GIVEN ENTRIES.
==*==

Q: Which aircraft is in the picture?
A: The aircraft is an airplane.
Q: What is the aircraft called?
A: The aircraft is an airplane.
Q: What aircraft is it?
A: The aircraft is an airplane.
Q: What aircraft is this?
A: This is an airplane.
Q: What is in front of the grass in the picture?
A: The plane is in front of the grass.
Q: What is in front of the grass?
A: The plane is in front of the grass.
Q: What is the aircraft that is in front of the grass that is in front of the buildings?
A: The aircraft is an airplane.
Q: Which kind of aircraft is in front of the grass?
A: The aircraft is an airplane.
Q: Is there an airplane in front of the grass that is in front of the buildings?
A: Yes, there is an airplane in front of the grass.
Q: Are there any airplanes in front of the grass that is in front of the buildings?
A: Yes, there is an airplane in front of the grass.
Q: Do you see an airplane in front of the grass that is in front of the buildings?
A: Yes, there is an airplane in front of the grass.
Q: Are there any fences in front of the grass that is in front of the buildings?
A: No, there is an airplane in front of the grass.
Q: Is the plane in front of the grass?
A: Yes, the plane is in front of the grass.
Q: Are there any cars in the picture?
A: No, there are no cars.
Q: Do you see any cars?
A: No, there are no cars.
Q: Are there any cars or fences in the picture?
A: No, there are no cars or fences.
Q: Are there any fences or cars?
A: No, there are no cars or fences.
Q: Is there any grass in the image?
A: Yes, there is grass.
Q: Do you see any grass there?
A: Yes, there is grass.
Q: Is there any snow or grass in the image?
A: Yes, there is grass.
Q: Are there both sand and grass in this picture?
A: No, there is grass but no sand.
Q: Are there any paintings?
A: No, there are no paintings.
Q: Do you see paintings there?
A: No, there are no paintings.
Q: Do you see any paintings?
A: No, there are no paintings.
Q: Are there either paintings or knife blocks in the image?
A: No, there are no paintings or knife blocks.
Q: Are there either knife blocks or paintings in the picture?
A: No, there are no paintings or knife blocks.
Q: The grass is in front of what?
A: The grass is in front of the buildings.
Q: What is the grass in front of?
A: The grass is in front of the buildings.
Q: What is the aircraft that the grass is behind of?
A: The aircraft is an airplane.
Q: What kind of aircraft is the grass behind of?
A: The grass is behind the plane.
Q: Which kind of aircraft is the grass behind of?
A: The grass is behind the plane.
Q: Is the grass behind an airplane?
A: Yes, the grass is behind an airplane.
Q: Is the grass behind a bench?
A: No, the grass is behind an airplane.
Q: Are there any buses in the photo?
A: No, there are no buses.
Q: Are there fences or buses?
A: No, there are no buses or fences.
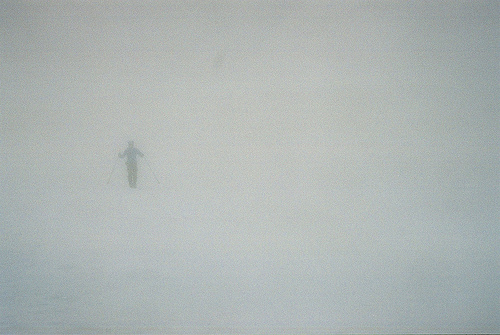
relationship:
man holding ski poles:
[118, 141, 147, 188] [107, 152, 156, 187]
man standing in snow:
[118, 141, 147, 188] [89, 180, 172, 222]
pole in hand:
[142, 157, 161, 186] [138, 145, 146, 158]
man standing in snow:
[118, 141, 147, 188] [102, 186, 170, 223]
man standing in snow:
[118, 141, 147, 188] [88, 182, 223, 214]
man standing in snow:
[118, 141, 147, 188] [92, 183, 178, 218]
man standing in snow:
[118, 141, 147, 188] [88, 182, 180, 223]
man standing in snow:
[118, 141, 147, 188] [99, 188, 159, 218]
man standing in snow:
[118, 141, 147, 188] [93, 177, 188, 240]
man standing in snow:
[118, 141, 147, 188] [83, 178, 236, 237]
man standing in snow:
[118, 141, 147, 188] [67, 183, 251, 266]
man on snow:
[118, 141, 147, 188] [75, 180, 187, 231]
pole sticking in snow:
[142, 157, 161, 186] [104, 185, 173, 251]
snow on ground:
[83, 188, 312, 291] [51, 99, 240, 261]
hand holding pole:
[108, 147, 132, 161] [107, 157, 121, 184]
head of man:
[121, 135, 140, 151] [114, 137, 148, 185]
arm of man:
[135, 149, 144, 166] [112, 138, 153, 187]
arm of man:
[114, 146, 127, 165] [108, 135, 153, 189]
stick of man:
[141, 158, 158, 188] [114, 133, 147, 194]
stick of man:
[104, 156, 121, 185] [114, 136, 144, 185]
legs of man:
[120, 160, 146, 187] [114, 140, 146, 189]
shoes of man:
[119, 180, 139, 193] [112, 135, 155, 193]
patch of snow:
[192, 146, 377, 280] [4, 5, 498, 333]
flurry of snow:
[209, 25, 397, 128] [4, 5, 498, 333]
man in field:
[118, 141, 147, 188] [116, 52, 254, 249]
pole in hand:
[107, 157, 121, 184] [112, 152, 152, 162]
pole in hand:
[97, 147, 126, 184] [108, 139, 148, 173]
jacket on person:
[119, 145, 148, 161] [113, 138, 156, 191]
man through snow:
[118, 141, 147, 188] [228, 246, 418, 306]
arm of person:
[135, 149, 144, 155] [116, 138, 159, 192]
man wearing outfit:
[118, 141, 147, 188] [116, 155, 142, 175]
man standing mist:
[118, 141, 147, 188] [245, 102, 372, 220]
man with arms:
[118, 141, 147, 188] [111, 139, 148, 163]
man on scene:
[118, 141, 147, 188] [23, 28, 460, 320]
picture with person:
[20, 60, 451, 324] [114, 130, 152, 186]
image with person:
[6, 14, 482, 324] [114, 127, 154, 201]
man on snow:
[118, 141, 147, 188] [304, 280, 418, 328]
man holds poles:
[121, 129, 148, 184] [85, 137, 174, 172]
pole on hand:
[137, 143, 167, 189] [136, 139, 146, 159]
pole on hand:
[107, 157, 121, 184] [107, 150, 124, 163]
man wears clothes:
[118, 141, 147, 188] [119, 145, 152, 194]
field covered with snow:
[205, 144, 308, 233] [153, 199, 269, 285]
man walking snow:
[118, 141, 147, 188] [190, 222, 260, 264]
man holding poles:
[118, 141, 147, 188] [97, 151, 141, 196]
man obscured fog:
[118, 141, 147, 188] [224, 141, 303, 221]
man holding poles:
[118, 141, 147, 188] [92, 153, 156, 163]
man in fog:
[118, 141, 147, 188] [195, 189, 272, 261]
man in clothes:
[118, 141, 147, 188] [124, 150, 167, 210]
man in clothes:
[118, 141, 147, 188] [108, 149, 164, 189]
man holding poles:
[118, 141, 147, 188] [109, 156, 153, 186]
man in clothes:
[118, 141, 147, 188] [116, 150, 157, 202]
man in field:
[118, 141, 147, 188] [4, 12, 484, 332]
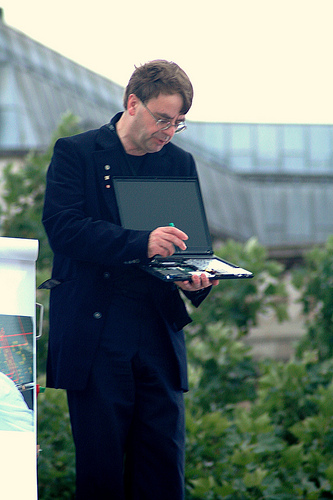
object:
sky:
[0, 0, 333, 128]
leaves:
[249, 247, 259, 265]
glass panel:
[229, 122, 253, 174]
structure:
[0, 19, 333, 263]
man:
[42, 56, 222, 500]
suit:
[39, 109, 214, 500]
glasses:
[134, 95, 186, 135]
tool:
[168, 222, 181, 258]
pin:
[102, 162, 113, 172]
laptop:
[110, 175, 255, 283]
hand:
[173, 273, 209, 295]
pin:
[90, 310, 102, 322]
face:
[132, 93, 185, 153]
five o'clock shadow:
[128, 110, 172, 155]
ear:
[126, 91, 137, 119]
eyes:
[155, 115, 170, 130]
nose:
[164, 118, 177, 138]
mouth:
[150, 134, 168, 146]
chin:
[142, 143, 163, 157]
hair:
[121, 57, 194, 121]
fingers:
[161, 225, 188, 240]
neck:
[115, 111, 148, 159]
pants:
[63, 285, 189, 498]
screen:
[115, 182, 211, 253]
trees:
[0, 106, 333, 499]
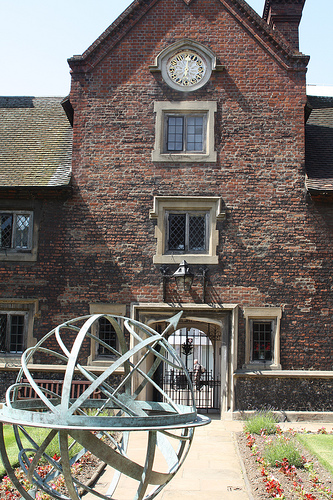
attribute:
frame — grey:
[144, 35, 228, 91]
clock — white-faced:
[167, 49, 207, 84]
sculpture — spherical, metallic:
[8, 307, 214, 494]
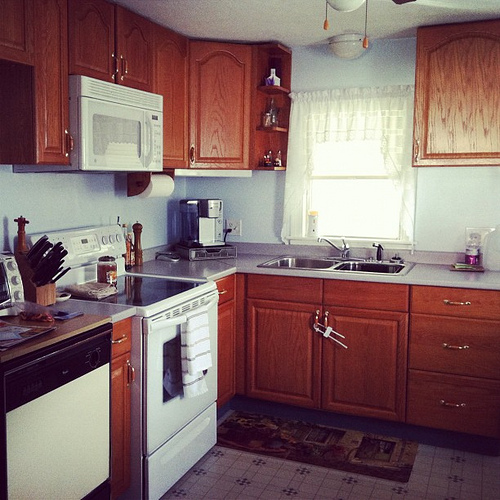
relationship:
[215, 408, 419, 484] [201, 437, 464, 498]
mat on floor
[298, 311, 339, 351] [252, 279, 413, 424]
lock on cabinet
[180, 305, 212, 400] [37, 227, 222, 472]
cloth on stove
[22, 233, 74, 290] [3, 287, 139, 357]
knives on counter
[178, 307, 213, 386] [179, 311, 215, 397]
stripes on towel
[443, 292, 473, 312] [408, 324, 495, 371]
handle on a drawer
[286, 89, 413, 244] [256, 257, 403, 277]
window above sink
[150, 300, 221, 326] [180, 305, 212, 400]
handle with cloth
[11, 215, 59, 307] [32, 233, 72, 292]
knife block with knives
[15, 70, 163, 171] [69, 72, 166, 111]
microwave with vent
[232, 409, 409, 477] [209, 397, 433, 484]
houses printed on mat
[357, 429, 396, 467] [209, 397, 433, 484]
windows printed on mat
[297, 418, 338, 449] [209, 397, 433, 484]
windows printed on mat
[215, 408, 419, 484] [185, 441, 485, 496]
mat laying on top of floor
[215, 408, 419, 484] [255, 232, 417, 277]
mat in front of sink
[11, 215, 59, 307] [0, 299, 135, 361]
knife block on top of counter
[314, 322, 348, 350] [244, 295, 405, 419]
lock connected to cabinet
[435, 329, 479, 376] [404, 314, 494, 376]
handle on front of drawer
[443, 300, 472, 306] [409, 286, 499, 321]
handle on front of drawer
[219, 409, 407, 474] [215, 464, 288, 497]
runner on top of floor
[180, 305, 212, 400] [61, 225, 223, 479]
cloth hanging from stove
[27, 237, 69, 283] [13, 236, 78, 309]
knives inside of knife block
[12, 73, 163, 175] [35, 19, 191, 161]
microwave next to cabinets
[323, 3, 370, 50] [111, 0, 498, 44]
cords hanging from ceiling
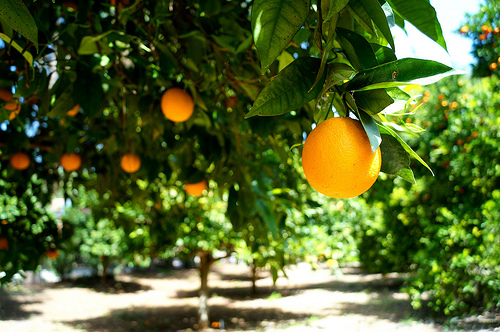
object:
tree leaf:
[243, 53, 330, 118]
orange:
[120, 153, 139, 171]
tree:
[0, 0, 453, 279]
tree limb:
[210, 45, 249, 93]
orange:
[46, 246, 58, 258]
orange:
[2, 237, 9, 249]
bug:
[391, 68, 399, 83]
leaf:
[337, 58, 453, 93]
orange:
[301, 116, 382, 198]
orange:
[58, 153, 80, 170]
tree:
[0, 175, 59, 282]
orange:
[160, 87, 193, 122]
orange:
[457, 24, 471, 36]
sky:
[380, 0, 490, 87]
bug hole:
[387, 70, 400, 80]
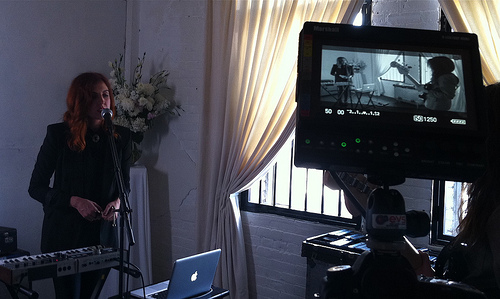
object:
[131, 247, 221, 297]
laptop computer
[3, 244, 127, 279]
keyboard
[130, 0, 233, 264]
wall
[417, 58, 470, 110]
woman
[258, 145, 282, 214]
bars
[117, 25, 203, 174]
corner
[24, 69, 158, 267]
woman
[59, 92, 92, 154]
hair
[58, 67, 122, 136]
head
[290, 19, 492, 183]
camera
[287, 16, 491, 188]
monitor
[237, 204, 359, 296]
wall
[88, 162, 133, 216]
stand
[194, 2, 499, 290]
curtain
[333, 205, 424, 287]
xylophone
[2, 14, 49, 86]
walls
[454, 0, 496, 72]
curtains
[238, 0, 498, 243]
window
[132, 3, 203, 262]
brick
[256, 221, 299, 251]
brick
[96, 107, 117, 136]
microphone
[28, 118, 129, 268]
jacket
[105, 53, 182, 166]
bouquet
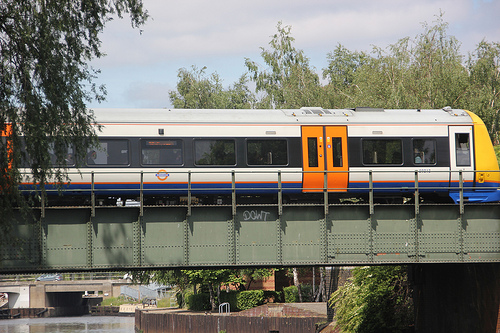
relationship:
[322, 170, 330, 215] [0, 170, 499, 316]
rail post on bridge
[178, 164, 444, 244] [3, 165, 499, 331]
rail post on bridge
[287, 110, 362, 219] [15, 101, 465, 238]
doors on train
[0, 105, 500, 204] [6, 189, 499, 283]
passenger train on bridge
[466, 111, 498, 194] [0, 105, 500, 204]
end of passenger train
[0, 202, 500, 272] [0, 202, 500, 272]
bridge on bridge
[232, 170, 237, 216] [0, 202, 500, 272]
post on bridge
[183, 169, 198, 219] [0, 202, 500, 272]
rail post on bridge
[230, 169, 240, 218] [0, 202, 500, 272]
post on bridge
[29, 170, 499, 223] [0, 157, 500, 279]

==*==

PROBLEM STATEMENT.
Set down exactly what runs from the line containing "[178, 164, 444, 244] [3, 165, 499, 331]" through the last line above, both lines included.

FINISHED TASK.
[178, 164, 444, 244] [3, 165, 499, 331]
rail post on bridge
[287, 110, 362, 219] [15, 101, 465, 238]
doors on train
[0, 105, 500, 204] [6, 189, 499, 283]
passenger train on bridge
[466, 111, 498, 194] [0, 105, 500, 204]
end of passenger train
[0, 202, 500, 272] [0, 202, 500, 272]
bridge on bridge
[232, 170, 237, 216] [0, 202, 500, 272]
post on bridge
[183, 169, 198, 219] [0, 202, 500, 272]
rail post on bridge
[230, 169, 240, 218] [0, 202, 500, 272]
post on bridge
[29, 170, 499, 223] [0, 157, 500, 279]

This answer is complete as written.